Wintersun – “The Forest Seasons”

martes, 5 de septiembre de 2017 | 1:04 am | No hay comentarios
Wintersun – “The Forest Seasons”

Artista:

Wintersun

Álbum:

The Forest Seasons

Año:

2017

Sello:

Nuclear Blast

La expectación en torno al más reciente álbum de Wintersun se ha venido gestando y extendiendo desde 2012, año de lanzamiento de “Time I”, disco que despertó un alto interés en una audiencia que anhelaba la prometida secuencia de dicha placa, puesta por ahora en lista de espera. Y es que fue de conocimiento público la problemática relación entre la banda y su sello discográfico, lo que dificultó las grabaciones y puso de cierto modo en duda el futuro de la talentosa agrupación. Pero sorteando los obstáculos, el tercer disco de los finlandeses se concreta gracias al financiamiento de sus propios fanáticos, mediante el ya popular sistema crowdfunding que permitió la construcción de un estudio de grabación que, sin duda, será de utilidad para futuras producciones.

En esta ocasión, la poderosa mente creativa de Jari Mäenpää ha concebido un disco basado en el concepto de las cuatro estaciones, así como las “Cuatro Estaciones” de Vivaldi, en donde cada pista representa una temporada y luce elementos que otorgan a la ambientación un carácter trascendental. Todas las canciones, en efecto, juegan con dicha idea de manera un poco peligrosa, sobre todo en lo que respecta al tiempo de duración y los eternos desenlaces, que aventuran finales para luego renacer con más fuerza.

La encargada de abrir el ciclo es “Awaken From The Dark Slumber (Spring)”, una pieza de casi 15 minutos que introduce algunos de los elementos atmosféricos que serán la tónica del disco, como la presencia de sintetizadores y teclados que guían una melodía que se consolida con la fuerza de la percusión a cargo de Kai Hahto, y la mejor que nunca gutural voz de Jari. Se trata de la puerta de entrada a un viaje que a todas luces deslumbra con la perfecta orquestación instrumental y vocal. En tanto, el sonido más épico del conjunto lo trae el verano con “The Forest That Weeps (Summer)”, donde los elementos folk, los coros pegajosos y la presencia más protagónica de la guitarra, nos acercan a un sonido más familiar. Además, aparecen los riffs memorables del disco, lo que acaba siendo reconfortante considerando que, hasta este punto de la escucha, es posible notar que muchas de las melodías antes a cargo de la guitarra ahora son conducidas en la línea de los sintetizadores, pudiendo sonar un poco más artificial, aunque no por ello inferior.

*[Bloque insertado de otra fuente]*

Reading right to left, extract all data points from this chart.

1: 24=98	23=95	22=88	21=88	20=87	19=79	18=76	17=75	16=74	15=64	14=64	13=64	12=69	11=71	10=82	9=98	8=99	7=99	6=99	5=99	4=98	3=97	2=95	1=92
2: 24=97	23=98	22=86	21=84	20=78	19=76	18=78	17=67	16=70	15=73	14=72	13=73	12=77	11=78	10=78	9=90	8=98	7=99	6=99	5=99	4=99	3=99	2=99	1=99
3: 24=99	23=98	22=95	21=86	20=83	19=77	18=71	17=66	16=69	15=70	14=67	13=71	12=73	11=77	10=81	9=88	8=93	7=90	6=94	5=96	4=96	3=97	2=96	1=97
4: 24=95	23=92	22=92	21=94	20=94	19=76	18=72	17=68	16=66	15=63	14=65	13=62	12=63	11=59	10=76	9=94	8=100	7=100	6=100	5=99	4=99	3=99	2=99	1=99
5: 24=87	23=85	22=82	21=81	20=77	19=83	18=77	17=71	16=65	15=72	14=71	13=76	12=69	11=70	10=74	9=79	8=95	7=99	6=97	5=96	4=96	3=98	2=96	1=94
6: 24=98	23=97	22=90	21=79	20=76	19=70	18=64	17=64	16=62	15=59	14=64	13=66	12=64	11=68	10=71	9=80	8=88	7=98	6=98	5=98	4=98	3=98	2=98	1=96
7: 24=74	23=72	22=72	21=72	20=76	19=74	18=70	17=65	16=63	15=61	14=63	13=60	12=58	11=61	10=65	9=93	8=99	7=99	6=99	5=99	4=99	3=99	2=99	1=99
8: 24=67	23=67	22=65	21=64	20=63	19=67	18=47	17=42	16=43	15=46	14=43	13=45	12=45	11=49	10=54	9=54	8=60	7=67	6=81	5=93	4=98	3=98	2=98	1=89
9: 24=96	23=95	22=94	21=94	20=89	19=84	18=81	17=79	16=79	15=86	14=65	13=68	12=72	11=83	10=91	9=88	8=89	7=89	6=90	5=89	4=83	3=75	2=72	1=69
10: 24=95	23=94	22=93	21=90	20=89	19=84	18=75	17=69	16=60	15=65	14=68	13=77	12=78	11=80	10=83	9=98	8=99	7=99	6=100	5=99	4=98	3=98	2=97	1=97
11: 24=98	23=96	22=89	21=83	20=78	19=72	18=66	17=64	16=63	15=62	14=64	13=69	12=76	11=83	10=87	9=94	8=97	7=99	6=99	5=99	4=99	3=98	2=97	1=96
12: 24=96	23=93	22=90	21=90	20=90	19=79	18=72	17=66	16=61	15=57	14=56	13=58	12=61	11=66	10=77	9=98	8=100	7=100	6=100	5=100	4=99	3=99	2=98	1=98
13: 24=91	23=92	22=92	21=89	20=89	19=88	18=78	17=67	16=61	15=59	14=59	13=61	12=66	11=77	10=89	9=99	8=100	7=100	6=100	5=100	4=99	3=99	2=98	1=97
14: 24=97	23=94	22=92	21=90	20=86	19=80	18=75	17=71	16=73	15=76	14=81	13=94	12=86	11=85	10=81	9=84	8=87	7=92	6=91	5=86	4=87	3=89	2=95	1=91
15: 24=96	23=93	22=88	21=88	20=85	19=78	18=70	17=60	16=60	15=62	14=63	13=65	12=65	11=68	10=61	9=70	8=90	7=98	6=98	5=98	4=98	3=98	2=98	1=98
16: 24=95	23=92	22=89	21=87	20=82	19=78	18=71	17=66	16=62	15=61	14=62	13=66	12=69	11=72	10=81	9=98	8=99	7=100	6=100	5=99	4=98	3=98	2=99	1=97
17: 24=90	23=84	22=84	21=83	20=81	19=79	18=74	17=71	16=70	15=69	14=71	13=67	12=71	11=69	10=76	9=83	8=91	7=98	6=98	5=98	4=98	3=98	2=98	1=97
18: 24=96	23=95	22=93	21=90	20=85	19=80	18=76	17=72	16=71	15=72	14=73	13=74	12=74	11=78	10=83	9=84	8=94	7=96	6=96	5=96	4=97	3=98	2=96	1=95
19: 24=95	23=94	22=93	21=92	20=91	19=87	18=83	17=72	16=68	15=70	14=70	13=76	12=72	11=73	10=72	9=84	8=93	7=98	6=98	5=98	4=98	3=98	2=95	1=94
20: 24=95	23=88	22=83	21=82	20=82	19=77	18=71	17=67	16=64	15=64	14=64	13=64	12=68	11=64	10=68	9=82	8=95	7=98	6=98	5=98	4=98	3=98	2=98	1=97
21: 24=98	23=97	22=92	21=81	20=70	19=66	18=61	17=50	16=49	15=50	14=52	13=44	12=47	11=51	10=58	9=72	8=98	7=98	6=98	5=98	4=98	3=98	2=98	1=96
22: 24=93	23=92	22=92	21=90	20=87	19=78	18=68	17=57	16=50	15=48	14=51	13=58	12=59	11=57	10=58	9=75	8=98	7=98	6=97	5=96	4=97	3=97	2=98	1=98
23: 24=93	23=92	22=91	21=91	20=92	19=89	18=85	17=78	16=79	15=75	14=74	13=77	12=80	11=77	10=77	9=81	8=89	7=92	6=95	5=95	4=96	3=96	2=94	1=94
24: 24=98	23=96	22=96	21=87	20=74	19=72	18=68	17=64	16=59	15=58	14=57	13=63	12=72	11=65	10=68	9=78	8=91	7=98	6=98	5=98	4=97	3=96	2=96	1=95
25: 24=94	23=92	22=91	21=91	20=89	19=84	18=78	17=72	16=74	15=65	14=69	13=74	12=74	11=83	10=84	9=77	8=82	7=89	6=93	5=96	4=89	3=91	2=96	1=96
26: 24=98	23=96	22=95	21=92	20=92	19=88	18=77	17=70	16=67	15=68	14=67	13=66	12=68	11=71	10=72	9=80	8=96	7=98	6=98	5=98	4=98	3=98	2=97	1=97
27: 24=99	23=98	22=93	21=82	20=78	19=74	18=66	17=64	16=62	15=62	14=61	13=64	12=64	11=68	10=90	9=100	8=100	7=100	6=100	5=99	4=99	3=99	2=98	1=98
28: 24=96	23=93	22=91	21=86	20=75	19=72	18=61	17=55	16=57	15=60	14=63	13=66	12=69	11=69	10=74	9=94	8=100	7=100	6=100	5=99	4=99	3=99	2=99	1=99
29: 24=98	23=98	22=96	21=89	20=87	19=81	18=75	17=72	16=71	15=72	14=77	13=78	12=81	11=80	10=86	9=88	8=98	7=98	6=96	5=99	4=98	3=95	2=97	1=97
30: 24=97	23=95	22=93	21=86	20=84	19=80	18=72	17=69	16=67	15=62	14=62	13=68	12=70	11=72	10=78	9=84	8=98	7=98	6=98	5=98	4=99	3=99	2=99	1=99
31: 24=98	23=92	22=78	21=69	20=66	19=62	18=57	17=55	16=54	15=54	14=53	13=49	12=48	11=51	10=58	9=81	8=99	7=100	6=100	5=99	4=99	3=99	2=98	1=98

Sin embargo, también podemos probar parte del lado más agresivo y pesado de la ejecución en “Eternal Darkness (Autumn)”, donde los blast beats casi excesivos y los potentes grunts evocan una sensación bestial, que parece aproximarse a los terrenos del black metal. Hacia la mitad de la pista, la guitarra logra asomar dando un respiro al espeso clima controlado por el doble pedal, trayendo consigo un oscuro pero intenso solo, elemento algo escurridizo y no muy fácil de ubicar en la composición total.  No obstante, la ausencia de patrones de este tipo se compensa en la medida que otros prosperan, sin dejar vacíos que perjudiquen la integridad del álbum. Al contrario, la variedad de sonidos que explora es una característica enriquecedora, puesto que cada canción logra adquirir una consistencia singular y exquisita. Así, en contraste con la celeridad de su antecesora, “Loneliness (Winter)” logra quemar la frialdad del invierno en una melodía que, fascinantemente, se escucha cálida y profunda. Esta última estación se extiende sobre terrenos melancólicos a través de armonías acogedoras y un tempo más lento, que destaca en relación a la velocidad del resto. La voz limpia de Jari tiene mucho que aportar a ese efecto nostálgico, transmitiendo un sentimiento pesado que logra momentos altamente conmovedores.

Así, el ciclo se completa en casi una hora de duración, que sin ser el tan esperado “Time II”, puede llegar a ofrecer mucho más. Es posible que cueste familiarizarse de buenas a primeras con la cantidad de información vertida en “The Forest Seasons”, sin embargo, es uno de esos discos que al darle una segunda escucha ejerce una fuerza inconsciente, logrando quedarse en la memoria. Uno de esos discos destinados al éxito.